Video images of children’s bodies blown apart on a basketball court were shown Tuesday to the U.N. war crimes tribunal by lawyers defending a Bosnian Croat general charged with crimes against humanity.

Attorneys for Gen. Tihomir Blaskic apparently will argue that the 1993 massacre of Bosnian Croat children in the central Bosnian town of Vitez sparked retaliation by Croats against Muslims that Blaskic could do nothing to prevent.

Without emotion, Blaskic and three judges watched flickering footage of the eight children who were blown apart by a mortar shell while playing basketball. The shell allegedly was fired by Muslim forces.

Blaskic, the highest-ranking suspect to go on trial at the U.N. court, is charged with commanding Bosnian Croat troops who went on a rampage of killing and destruction in 1993 to drive Muslims out of Bosnia’s Lasva Valley. He faces a maximum sentence of life imprisonment if convicted.

Defense lawyers are expected to claim that Blaskic was powerless to stop any of the Croats’ attacks against Muslim civilians, even if he was a commander.

His Croatian attorney, Anto Nobilo, also appeared to lay groundwork for a rebuttal of testimony by prosecution witness Sefkija Djidic, who commanded Muslims in Vitez while they were under siege by Blaskic’s troops in 1993.

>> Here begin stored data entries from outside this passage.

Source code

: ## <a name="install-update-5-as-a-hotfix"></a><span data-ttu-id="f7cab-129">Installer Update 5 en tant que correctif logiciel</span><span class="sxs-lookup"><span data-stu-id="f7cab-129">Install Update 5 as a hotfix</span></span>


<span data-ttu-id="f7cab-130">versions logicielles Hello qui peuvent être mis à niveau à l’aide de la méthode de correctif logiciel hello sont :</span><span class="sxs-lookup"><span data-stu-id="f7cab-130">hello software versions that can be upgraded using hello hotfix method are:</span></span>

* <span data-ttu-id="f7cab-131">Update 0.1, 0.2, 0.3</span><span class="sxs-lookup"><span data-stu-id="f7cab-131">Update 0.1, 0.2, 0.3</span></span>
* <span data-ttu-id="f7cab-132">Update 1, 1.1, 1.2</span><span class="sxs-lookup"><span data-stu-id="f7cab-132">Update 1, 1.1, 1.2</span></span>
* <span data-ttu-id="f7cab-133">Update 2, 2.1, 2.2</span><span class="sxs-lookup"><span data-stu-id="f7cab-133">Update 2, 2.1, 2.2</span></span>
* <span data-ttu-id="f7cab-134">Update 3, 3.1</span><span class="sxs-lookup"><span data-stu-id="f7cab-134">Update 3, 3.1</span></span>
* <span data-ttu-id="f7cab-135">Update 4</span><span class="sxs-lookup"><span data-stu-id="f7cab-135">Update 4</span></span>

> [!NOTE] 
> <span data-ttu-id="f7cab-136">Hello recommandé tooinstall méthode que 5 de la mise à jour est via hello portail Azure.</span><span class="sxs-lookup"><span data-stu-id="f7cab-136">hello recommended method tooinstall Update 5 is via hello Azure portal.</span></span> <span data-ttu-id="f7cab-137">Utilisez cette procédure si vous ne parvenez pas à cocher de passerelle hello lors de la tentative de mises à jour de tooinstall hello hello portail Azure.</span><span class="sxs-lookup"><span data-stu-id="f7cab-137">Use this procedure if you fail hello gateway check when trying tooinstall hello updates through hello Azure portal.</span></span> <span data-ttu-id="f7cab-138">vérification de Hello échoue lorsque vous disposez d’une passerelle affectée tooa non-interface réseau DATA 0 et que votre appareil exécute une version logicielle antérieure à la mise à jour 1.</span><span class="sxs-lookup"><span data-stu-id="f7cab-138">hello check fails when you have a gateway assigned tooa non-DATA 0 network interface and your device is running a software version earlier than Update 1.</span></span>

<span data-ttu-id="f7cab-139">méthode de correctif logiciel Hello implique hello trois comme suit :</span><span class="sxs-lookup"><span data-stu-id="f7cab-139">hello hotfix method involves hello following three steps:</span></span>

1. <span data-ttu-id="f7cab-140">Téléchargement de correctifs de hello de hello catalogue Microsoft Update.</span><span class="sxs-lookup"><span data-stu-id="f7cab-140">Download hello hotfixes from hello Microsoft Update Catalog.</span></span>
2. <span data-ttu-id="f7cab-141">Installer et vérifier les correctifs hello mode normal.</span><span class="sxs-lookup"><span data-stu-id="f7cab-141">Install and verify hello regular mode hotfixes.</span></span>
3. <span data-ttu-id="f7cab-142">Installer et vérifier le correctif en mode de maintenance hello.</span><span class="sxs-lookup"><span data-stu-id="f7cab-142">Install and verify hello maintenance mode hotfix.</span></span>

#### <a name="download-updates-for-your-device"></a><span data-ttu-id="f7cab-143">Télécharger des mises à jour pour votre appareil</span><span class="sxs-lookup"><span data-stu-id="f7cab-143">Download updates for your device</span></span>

Djidic denied ordering the mortar attack and said the Muslim’s single mortar did not use the caliber of shell which tore apart the eight young children.

He said he received orders not to attack Bosnian Croat forces “in the interest of good neighborly relations,” adding that Croats and Muslims should have fought together against “the joint enemy … the Serbs.”

Djidic, a Muslim police chief in Vitez, is the first witness to testify in Blaskic’s trial.

Nobilo, who said the video images came from local television, said he would provide a more detailed analysis of the video and its contents when the defense presents its case.

Although the tribunal has publicly indicted 77 suspects and has a secret list of additional suspects, just 10 are in custody in The Hague. Its most-wanted suspects - former Bosnian Serb leader Radovan Karadzic and his wartime general, Ratko Mladic - remain free.